MARGUERITE.—Depuis deux heures tu bâilles, tu te roules, tu t'ennuies, tu regardes l'heure, tu répètes sans cesse que la journée ne finira jamais…
SOPHIE.—Eh bien, où est le mal? je dis tout haut ce que vous pensez tout bas.
MARGUERITE.—Mais pas du tout; nous ne le pensons pas du tout!
N'est-ce pas, Camille? n'est-ce pas, Madeleine?
CAMILLE, _un peu embarrassée.—_Nous qui sommes plus âgées, nous savons mieux attendre.
MARGUERITE, _vivement.—_Et moi qui suis plus jeune, est-ce que je n'attends pas?
SOPHIE, _avec une révérence moqueuse.—_Oh! toi, nous savons que tu es une perfection, que tu as plus d'esprit que tout le monde, que tu es meilleure que tout le monde!
MARGUERITE, _lui rendant sa révérence.—_Et que je ne te ressemble pas, alors?

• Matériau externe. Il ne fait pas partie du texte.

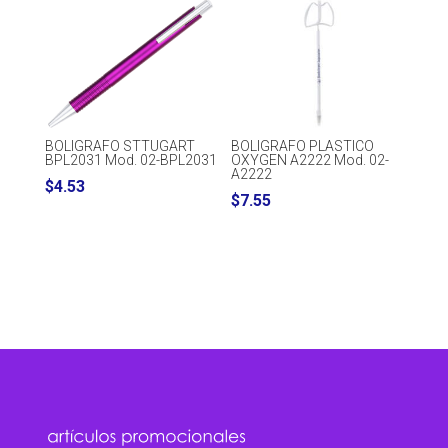
BOLIGRAFO STTUGART
BOLIGRAFO PLASTICO
BPL2031 Mod. 02-BPL2031
OXYGEN A2222 Mod. 02-
A2222
$
4.53
$
7.55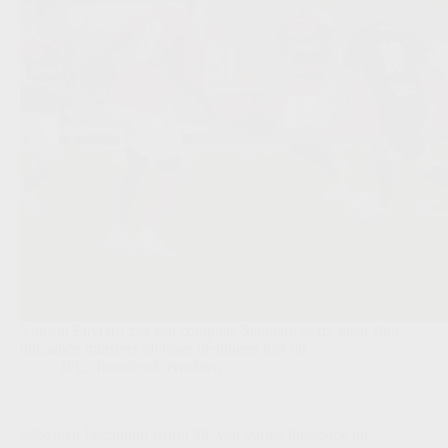
Vincent Euvrard ziet een complete Standard-kern, maar sluit
uitgaande transfers bij hoge biedingen niet uit.
JPL
,
Transfers/Geruchten
Sébastien Pocognoli wordt 39: van vurige linksback tot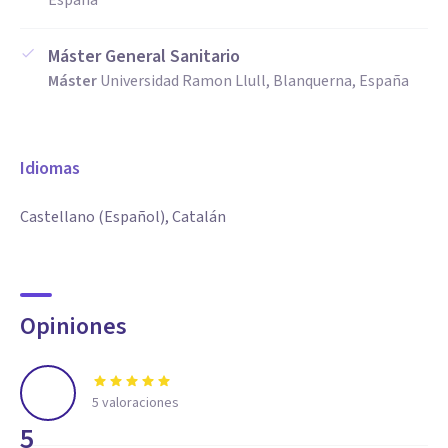
España
Máster General Sanitario
Máster
Universidad Ramon Llull, Blanquerna, España
Idiomas
Castellano (Español), Catalán
Opiniones
5
valoraciones
5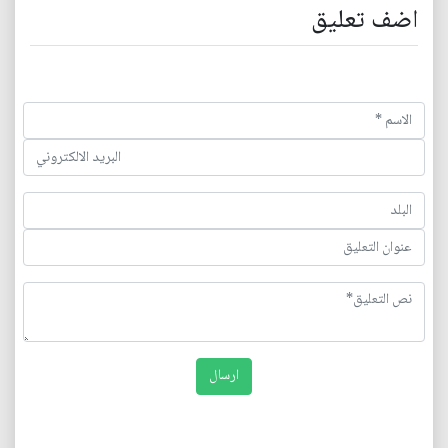
اضف تعليق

Mme de Rosbourg avait entendu toute la conversation du bout du salon, où elle était occupée à peindre; elle ne s'en était pas mêlée, parce qu'elle voulait les habituer à reconnaître d'elles-mêmes leurs torts; mais, au point où en était venue l'irritation des deux _amies, _elle jugea nécessaire d'intervenir.
MADAME DE ROSBOURG.—Marguerite, tu prends la mauvaise habitude de te moquer, de lancer des paroles piquantes, qui blessent et irritent. Parce que Sophie a su moins bien que toi réprimer son impatience, tu lui as dit plusieurs choses blessantes qui l'ont mise en colère: c'est mal, et j'en suis peinée; je croyais à ma petite Marguerite un meilleur coeur et plus de générosité.